The aforementioned Plaque with Shaw's famous quote

Full View of the Plaque's Inscription

THE LONGTERM VIEW OF SHAW AND THE PARADIGM OF SUCCESS FOR THOSE WHO WAIT!

Standing outside the cottage on the few occasions I've been there, I've often mused in one of my soul contemplations of a young Shaw, at the cusp of his teens, roaming around here. Was he plotting a grand scheme, to prove all and sundry wrong - the orthodox academia - glorying in his 'mitching' from school? Did he grasp the taut and strong-willed essence of resilence, resolution, self-will and destiny whilst here? (By the age of 40, Shaw had only earned £50 from writing but kept persevering, persisting and retaining patience; in five years he was world-famous!). Was it here that he formulated the stratagem of being an autodiktat, in which he planted the seeds in his mind, that would ultimately bear fruit, thirty to thirty five years later?

Facade and Steps of Torca Cottage. Did a young Shaw dream up the nucleus of Pygmalion or Saint Joan whilst here?


THE LITERATI GLITTERATI

What is it exactly about Dalkey?

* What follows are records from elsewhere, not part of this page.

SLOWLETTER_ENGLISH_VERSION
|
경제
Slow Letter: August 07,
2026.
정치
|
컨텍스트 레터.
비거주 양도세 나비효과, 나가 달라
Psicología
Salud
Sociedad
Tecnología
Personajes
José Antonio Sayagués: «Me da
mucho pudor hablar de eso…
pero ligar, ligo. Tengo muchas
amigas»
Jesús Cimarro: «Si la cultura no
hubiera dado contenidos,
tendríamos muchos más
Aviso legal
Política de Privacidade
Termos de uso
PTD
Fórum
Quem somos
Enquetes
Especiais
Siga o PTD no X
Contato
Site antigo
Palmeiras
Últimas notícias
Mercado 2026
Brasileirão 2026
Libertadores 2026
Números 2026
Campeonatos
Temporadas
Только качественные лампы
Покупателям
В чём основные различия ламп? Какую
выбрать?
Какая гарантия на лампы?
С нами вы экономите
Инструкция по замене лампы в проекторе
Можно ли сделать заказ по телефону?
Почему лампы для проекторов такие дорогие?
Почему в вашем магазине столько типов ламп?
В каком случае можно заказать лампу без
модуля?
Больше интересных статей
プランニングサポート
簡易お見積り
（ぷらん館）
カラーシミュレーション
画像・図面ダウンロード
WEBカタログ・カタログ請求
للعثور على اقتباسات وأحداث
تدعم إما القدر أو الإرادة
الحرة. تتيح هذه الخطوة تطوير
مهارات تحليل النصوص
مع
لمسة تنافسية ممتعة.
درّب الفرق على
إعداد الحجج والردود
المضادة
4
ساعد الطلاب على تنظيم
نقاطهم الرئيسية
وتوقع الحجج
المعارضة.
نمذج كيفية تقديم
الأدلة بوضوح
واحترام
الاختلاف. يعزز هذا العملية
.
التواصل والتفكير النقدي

It has such connections with George Bernard Shaw, lesser connections with James Joyce, was chosen as the setting for The Dalkey Archive and The Third Policeman by Flann O'Brien, and at least one other contemporary Irish writer has hailed from here - Hugh Leonard being to name but one. Is it the spectacular views of Dublin Bay that can be seen? (A curious fact is the number of Italian names of roads: the aforesaid Torca Road, the aforesaid Vico Road, Sorrento Road, to name but a few; this is accounted for, by the fact that in the early 1800's many of its citizens, had done the 'claim to fame' of citizens of the past - the Grand Tour - taking in Naples, and its Bay; it reminded them of Dalkey Bay, so when they returned, they coined many Italian place names for the area!). Or is it what I've often speculated generally for the abundance of writers, Ireland has produced - as abundant as the rich seeds in some field of plenty - that it's something in the soil, in the earth, which results in such a flowering of creativity and literary prowess? Perhaps that axiom or supposition could be applied to the nearby Killiney Hill (where megalithic tombs were located at one time), that Torca Road leads onto? Whatever the reason or explanation, Dalkey certainly can lay claim to being a launching pad for two of Ireland's and the world's literary greats! Literati Glitterati showers its confetti here! The Emerald Isle has many strings to its bow; this is but one of them!

In the footsteps of GB Shaw - ascending Torca Road, with Dublin Bay - part of the Green Coast - in the background.